> [PROBLEM DESCRIPTION]: Print every entry exactly once more, omitting each picture.

> [Records from a data source]:
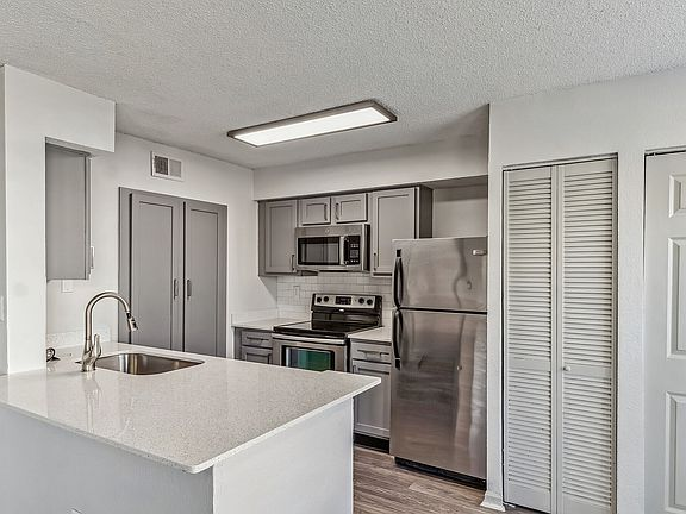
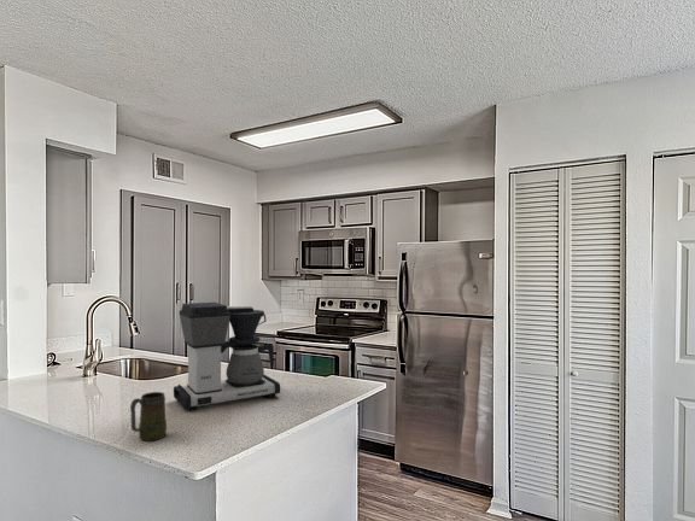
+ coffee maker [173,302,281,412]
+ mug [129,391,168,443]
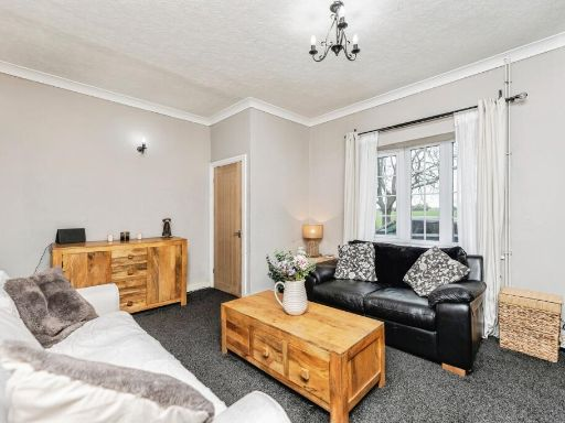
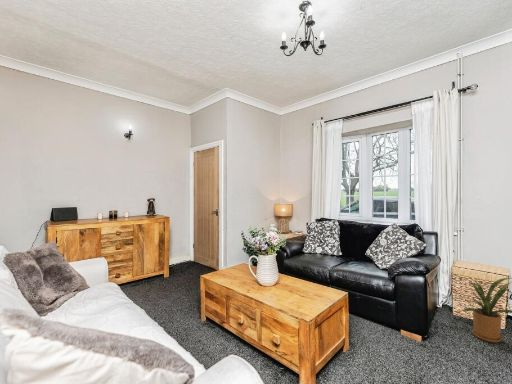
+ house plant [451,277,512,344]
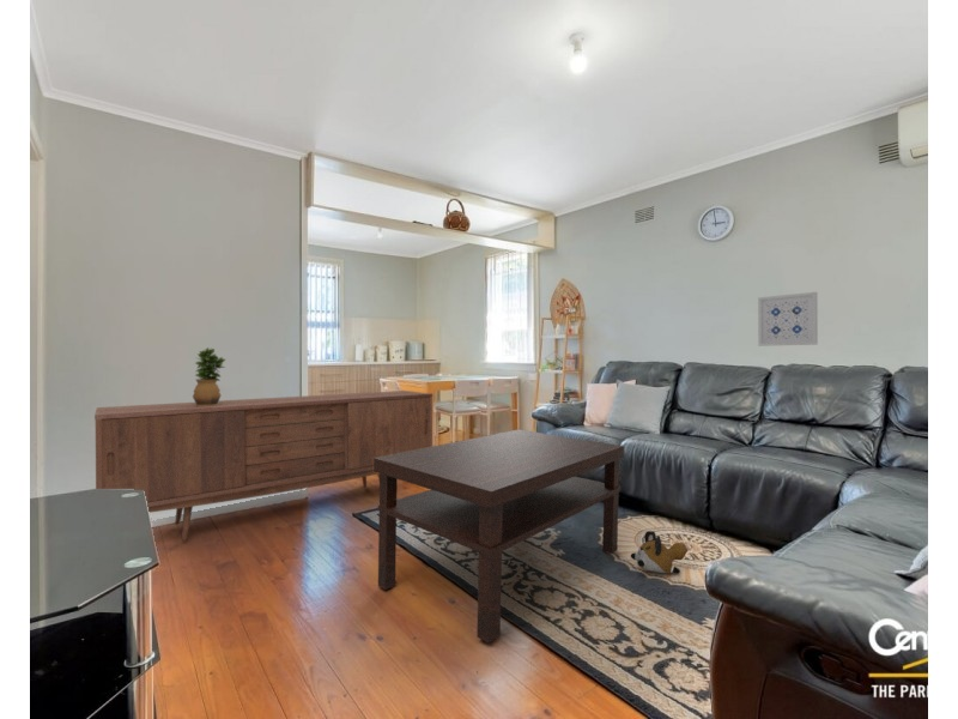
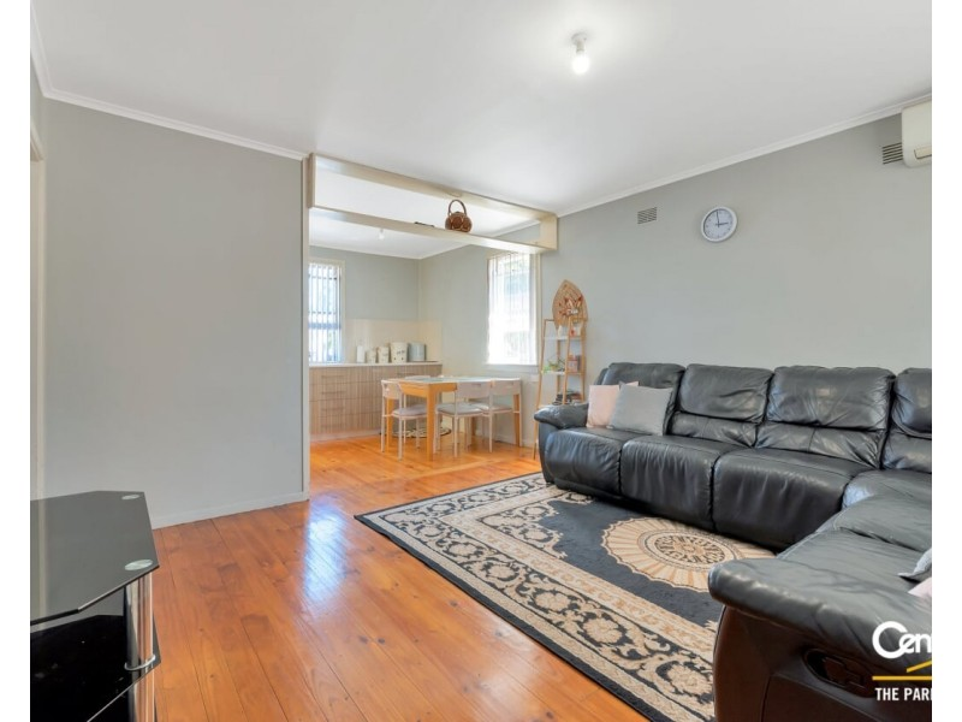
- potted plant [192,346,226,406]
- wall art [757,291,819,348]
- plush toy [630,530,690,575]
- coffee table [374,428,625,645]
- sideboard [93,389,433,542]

> [EXERCISE ANSWER]:
+ coffee maker [173,302,281,412]
+ mug [129,391,168,443]
+ house plant [451,277,512,344]
- potted plant [192,346,226,406]
- wall art [757,291,819,348]
- plush toy [630,530,690,575]
- coffee table [374,428,625,645]
- sideboard [93,389,433,542]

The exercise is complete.